There's a founder effect, but my contention is that at a certain size, the founder effect is swamped by the Here Comes Everybody effect, or how Reddit turned from being a techy, nerdy site with site-wide in-jokes ("The narwhal bacons at midnight") to being a site you'll get a markedly different impression of if you land in /r/SubredditDrama versus /r/news versus /r/Conservative versus any of the niche fan-subreddits for different things.

The problem is that people do see a subset of a whole site, or a subset of a whole city, or a subset of a whole country or ethnicity or culture, and come away thinking they've Seen The Thing. Take that far enough, and you get nationalism, or racism, both of which spring from the underlying notion that broad groups of humans can be classified minutely as if they were species of insect, as opposed to being large numbers of endlessly complex individuals, each with a distinct life and set of experiences.

I'm not sure the average tumblr user (who seems to be a teen girl running a pink-themed account about something insane like pro-anorexia) has much in common with Marco Arment.
Yes but who's there and who isn't there in the initial culture probably had something to do with his biases.

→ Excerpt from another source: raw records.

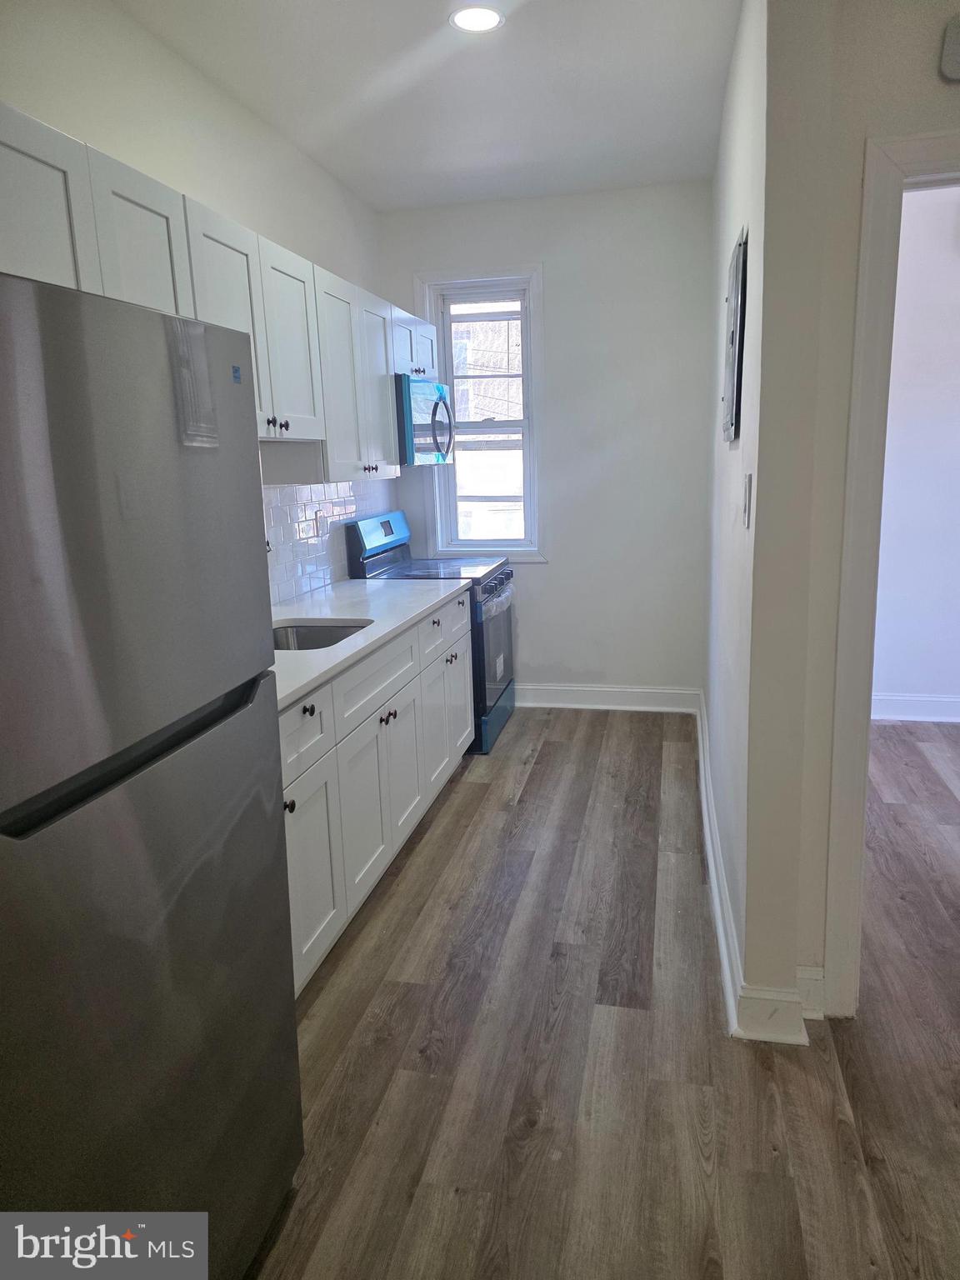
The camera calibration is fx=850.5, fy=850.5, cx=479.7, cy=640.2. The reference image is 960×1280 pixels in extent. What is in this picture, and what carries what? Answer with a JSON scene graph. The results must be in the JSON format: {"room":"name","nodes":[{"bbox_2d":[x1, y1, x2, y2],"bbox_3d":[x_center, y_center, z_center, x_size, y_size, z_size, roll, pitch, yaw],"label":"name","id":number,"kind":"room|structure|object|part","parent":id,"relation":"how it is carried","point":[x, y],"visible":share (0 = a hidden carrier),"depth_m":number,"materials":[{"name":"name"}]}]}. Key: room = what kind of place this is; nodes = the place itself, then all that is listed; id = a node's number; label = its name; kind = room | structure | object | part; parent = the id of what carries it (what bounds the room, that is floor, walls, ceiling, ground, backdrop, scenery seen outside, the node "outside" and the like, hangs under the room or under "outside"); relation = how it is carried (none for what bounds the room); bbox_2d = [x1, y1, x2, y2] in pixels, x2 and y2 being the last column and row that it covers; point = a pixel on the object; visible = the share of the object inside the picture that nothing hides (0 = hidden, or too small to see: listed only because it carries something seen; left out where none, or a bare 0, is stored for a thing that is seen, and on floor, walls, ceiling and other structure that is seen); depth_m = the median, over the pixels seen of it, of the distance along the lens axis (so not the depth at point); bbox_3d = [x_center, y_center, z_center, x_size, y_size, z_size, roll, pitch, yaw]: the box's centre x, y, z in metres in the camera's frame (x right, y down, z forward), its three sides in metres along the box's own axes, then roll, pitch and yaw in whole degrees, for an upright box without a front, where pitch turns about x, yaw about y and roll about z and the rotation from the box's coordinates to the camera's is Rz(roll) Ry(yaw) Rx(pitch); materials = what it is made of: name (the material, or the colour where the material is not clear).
{"room":"kitchen","nodes":[
{"label":"kitchen","id":0,"kind":"room"},
{"bbox_2d":[0,0,394,601],"bbox_3d":[-1.197,-0.371,2.137,0.133,2.785,6.058,1,12,13],"label":"left wall","id":1,"kind":"structure","parent":0,"point":[196,189],"depth_m":2.75,"materials":[{"name":"white paint"}]},
{"bbox_2d":[0,102,421,477],"bbox_3d":[-0.833,-0.943,2.868,0.388,0.736,3.134,1,12,13],"label":"upper cabinets","id":2,"kind":"object","parent":1,"relation":"attached to","point":[309,434],"visible":0.67,"depth_m":2.49,"materials":[{"name":"white paint"}]},
{"bbox_3d":[-0.970,-0.837,1.786,0.085,0.492,0.400,1,12,13],"label":"upper cabinet door","id":3,"kind":"part","parent":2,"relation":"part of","materials":[{"name":"white paint"}]},
{"bbox_3d":[-0.873,-0.911,2.216,0.111,0.536,0.391,1,12,13],"label":"upper cabinet door","id":4,"kind":"part","parent":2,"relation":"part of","materials":[{"name":"white paint"}]},
{"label":"upper cabinet door","id":5,"kind":"part","parent":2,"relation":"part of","materials":[{"name":"white paint"}]},
{"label":"knob","id":6,"kind":"part","parent":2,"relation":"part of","materials":[{"name":"metal"}]},
{"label":"knob","id":7,"kind":"part","parent":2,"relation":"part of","materials":[{"name":"metal"}]},
{"bbox_3d":[-0.683,-1.020,3.013,0.123,0.653,0.460,1,12,13],"label":"upper cabinet door","id":8,"kind":"part","parent":2,"relation":"part of","materials":[{"name":"white paint"}]},
{"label":"cabinet door","id":9,"kind":"part","parent":2,"relation":"part of","materials":[{"name":"white paint"}]},
{"bbox_3d":[-0.503,-1.145,3.950,0.161,0.767,0.432,1,12,13],"label":"cabinet door","id":10,"kind":"part","parent":2,"relation":"part of","materials":[{"name":"white paint"}]},
{"bbox_2d":[395,373,455,467],"bbox_3d":[-0.400,-1.112,4.371,0.479,0.418,0.727,1,12,13],"label":"microwave","id":11,"kind":"object","parent":2,"relation":"attached to","point":[433,415],"visible":0.54,"depth_m":4.11,"materials":[{"name":"metal"}]},
{"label":"microwave handle","id":12,"kind":"part","parent":11,"relation":"part of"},
{"bbox_2d":[261,480,394,606],"bbox_3d":[-0.858,-0.393,3.452,0.010,0.493,3.203,1,12,13],"label":"tile backsplash","id":13,"kind":"structure","parent":1,"relation":"attached to","point":[304,487],"depth_m":3.82,"materials":[{"name":"white tile"}]},
{"bbox_2d":[313,508,325,537],"bbox_3d":[-0.730,-0.530,3.874,0.010,0.118,0.072,1,12,13],"label":"wall socket","id":14,"kind":"object","parent":13,"relation":"attached to","point":[317,520],"visible":0.98,"depth_m":3.86,"materials":[{"name":"white plastic"}]},
{"bbox_2d":[115,0,739,210],"bbox_3d":[0.347,-1.713,1.380,3.551,0.106,6.485,1,12,13],"label":"ceiling","id":15,"kind":"structure","parent":0,"point":[438,71],"depth_m":3.08,"materials":[{"name":"white paint"}]},
{"bbox_2d":[448,4,504,33],"bbox_3d":[-0.010,-1.912,2.613,0.177,0.008,0.176,1,12,13],"label":"recessed light","id":16,"kind":"object","parent":15,"relation":"in","point":[481,20],"visible":0.99,"depth_m":2.61,"materials":[{"name":"white plastic"}]},
{"bbox_2d":[378,180,713,700],"bbox_3d":[0.381,-0.991,4.825,1.933,2.814,0.153,1,12,13],"label":"back wall","id":17,"kind":"structure","parent":0,"point":[549,571],"depth_m":4.63,"materials":[{"name":"white paint"}]},
{"bbox_2d":[417,264,545,561],"bbox_3d":[0.037,-1.246,4.856,0.707,1.634,0.163,1,12,13],"label":"window","id":18,"kind":"structure","parent":17,"relation":"in","point":[528,375],"depth_m":4.83,"materials":[{"name":"white"}]},
{"bbox_2d":[515,683,702,712],"bbox_3d":[0.524,0.326,4.974,1.482,0.131,0.021,1,12,13],"label":"baseboard","id":19,"kind":"structure","parent":17,"relation":"attached to","point":[605,689],"depth_m":4.92,"materials":[{"name":"white paint"}]},
{"bbox_2d":[247,705,959,1279],"bbox_3d":[1.366,1.092,1.918,5.463,0.096,7.378,1,12,13],"label":"floor","id":20,"kind":"structure","parent":0,"point":[438,834],"depth_m":2.11,"materials":[{"name":"brown wood"}]},
{"bbox_2d":[0,266,301,1279],"bbox_3d":[-0.827,0.384,1.329,0.784,1.700,0.793,1,12,13],"label":"refrigerator","id":21,"kind":"object","parent":20,"relation":"on","point":[162,917],"visible":1,"depth_m":1.19,"materials":[{"name":"silver metal"}]},
{"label":"handle","id":22,"kind":"part","parent":21,"relation":"part of","materials":[{"name":"black metal"}]},
{"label":"freezer door","id":23,"kind":"part","parent":21,"relation":"part of","materials":[{"name":"silver metal"}]},
{"bbox_3d":[-0.464,0.626,1.358,0.107,0.988,0.775,1,12,13],"label":"door","id":24,"kind":"part","parent":21,"relation":"part of","materials":[{"name":"silver metal"}]},
{"bbox_2d":[167,316,219,449],"bbox_3d":[-0.453,-0.399,1.351,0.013,0.185,0.111,1,12,13],"label":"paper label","id":25,"kind":"object","parent":21,"relation":"attached to","point":[204,369],"visible":0.98,"depth_m":1.34,"materials":[{"name":"paper"}]},
{"bbox_2d":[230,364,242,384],"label":"sticker","id":26,"kind":"object","parent":21,"relation":"attached to","point":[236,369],"visible":0.98,"depth_m":1.42,"materials":[{"name":"blue"}]},
{"bbox_2d":[278,589,474,994],"bbox_3d":[-0.593,0.410,3.066,0.638,0.882,2.483,1,12,13],"label":"base cabinets","id":27,"kind":"object","parent":20,"relation":"on","point":[307,713],"visible":0.33,"depth_m":2.74,"materials":[{"name":"white paint"}]},
{"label":"knob","id":28,"kind":"part","parent":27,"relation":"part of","materials":[{"name":"black metal"}]},
{"bbox_3d":[-0.513,0.255,2.381,0.035,0.196,0.458,1,12,13],"label":"drawer","id":29,"kind":"part","parent":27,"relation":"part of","materials":[{"name":"white paint"}]},
{"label":"knob","id":30,"kind":"part","parent":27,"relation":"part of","materials":[{"name":"black metal"}]},
{"bbox_3d":[-0.494,0.671,2.458,0.054,0.547,0.434,1,12,13],"label":"cabinet door","id":31,"kind":"part","parent":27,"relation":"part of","materials":[{"name":"white paint"}]},
{"bbox_2d":[269,574,470,713],"bbox_3d":[-0.621,-0.041,3.106,0.652,0.036,2.411,1,12,13],"label":"countertop","id":32,"kind":"structure","parent":27,"relation":"on","point":[381,587],"depth_m":3.17,"materials":[{"name":"white stone"}]},
{"bbox_2d":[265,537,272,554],"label":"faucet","id":33,"kind":"object","parent":32,"relation":"on","point":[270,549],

In some cases we are who we attract.
That's an insane strawman of an entire subculture.

It's like saying the average Hacker News user doesn't know what a computer is. You're picking an extremist, extremely small amount of users as an "average," despite them being nothing close to it.

Nah, I'm right. In an earlier more sedate era when it was more popular, the average user was a woman into TV fandom who just posted stuff like this all day:

https://worldheritagepostorganization.tumblr.com/post/674066...

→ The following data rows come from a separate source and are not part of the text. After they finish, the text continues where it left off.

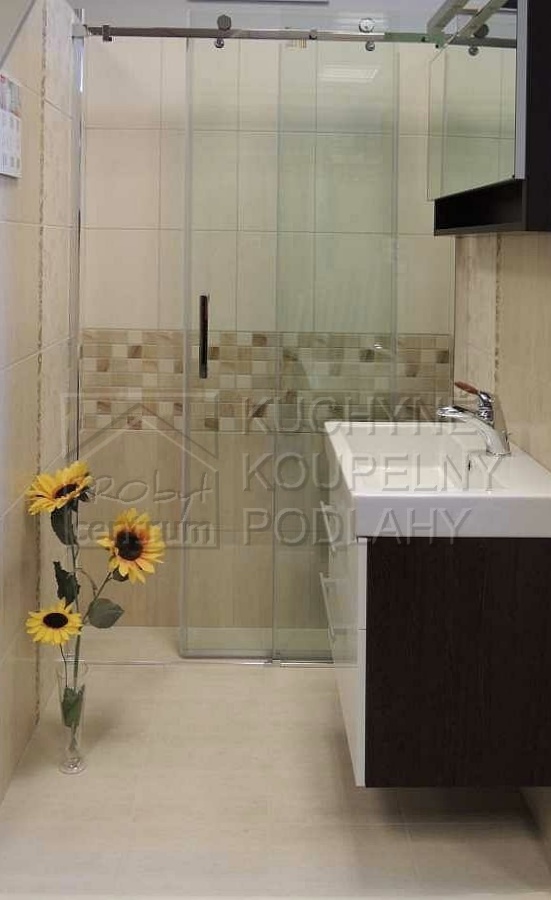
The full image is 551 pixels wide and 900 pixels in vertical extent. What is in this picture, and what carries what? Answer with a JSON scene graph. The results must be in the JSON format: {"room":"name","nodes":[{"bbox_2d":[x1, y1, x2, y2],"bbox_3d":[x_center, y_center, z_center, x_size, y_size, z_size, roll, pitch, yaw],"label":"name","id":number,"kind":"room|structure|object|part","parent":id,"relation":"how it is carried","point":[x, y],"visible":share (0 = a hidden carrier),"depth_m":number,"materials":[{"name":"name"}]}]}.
{"room":"bathroom","nodes":[
{"label":"bathroom","id":0,"kind":"room"},
{"bbox_2d":[0,0,81,844],"bbox_3d":[-0.669,0.141,1.482,0.114,2.231,3.305,1,1,-1],"label":"left wall","id":1,"kind":"structure","parent":0,"point":[12,361],"depth_m":2.34,"materials":[{"name":"beige tile"}]},
{"bbox_2d":[0,71,21,178],"bbox_3d":[-0.611,-0.346,2.039,0.016,0.222,0.213,1,1,-1],"label":"calendar","id":2,"kind":"object","parent":1,"relation":"attached to","point":[9,163],"visible":0.98,"depth_m":2.04,"materials":[{"name":"white paper"}]},
{"bbox_2d":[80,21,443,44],"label":"shower rail","id":3,"kind":"object","parent":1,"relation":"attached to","point":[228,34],"visible":0.73,"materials":[{"name":"silver metal"}]},
{"bbox_2d":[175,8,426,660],"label":"sliding shower door","id":4,"kind":"structure","parent":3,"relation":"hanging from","point":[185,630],"depth_m":2.81,"materials":[{"name":"clear glass"}]},
{"bbox_3d":[-0.218,0.201,2.772,0.023,0.244,0.057,1,1,-1],"label":"door handle","id":5,"kind":"part","parent":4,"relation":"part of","materials":[{"name":"silver metal"}]},
{"bbox_2d":[73,0,456,632],"bbox_3d":[-0.029,-0.042,3.125,1.476,2.542,0.112,1,1,-1],"label":"back wall","id":6,"kind":"structure","parent":0,"point":[139,139],"depth_m":3.07,"materials":[{"name":"tile"}]},
{"bbox_2d":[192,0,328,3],"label":"vent","id":7,"kind":"object","parent":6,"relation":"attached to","point":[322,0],"visible":0.94,"depth_m":3.03,"materials":[{"name":"white"}]},
{"bbox_2d":[0,629,549,899],"bbox_3d":[-0.015,1.302,1.471,1.567,0.098,3.653,1,1,-1],"label":"floor","id":8,"kind":"structure","parent":0,"point":[288,679],"depth_m":2.07,"materials":[{"name":"beige tile"}]},
{"bbox_2d":[55,660,88,774],"bbox_3d":[-0.511,1.116,2.249,0.083,0.257,0.088,1,1,-1],"label":"glass vase","id":9,"kind":"object","parent":8,"relation":"on","point":[69,751],"visible":0.76,"depth_m":2.23,"materials":[{"name":"clear glass"}]},
{"bbox_2d":[25,460,164,726],"bbox_3d":[-0.457,0.775,2.279,0.372,0.598,0.257,1,1,-1],"label":"sunflower bouquet","id":10,"kind":"object","parent":9,"relation":"in","point":[79,471],"visible":0.94,"depth_m":2.27,"materials":[{"name":"plant"}]},
{"bbox_2d":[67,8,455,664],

But most of them have left now. I don't think you remember the spirit of the site properly if you think people on there are doing, like, normal stuff that makes sense.

(Remember in 2017 when a user turned out to be faking having HIV so they wouldn't be cancelled for writing real people fanfic about Lin Manuel Miranda? And they were called out by someone else who wrote real people fanfic about him where he was a cannibal?)

> In an earlier more sedate era when it was more popular, the average user was a woman into TV fandom who just posted stuff like this all day

The period you're describing was several years after Marco left. And besides, David was technically the sole "founder" (see e.g. [1]). In any case, David was ultimately responsible for the product direction.

I don't mean to minimize Marco's contributions in any way, as his efforts were absolutely massive and utterly essential to Tumblr's success. But with respect to the community and culture, product direction matters a lot more than the backend implementation in this context. (And I say this despite being one of Tumblr's first backend engineers myself!)

[1] https://marco.org/2013/05/20/one-person-product

No, you're clearly strawmanning. You're taking extreme posts, of individual users not representative of the average in any way, shape or form, and insisting, despite all available evidence, that extremists were the average.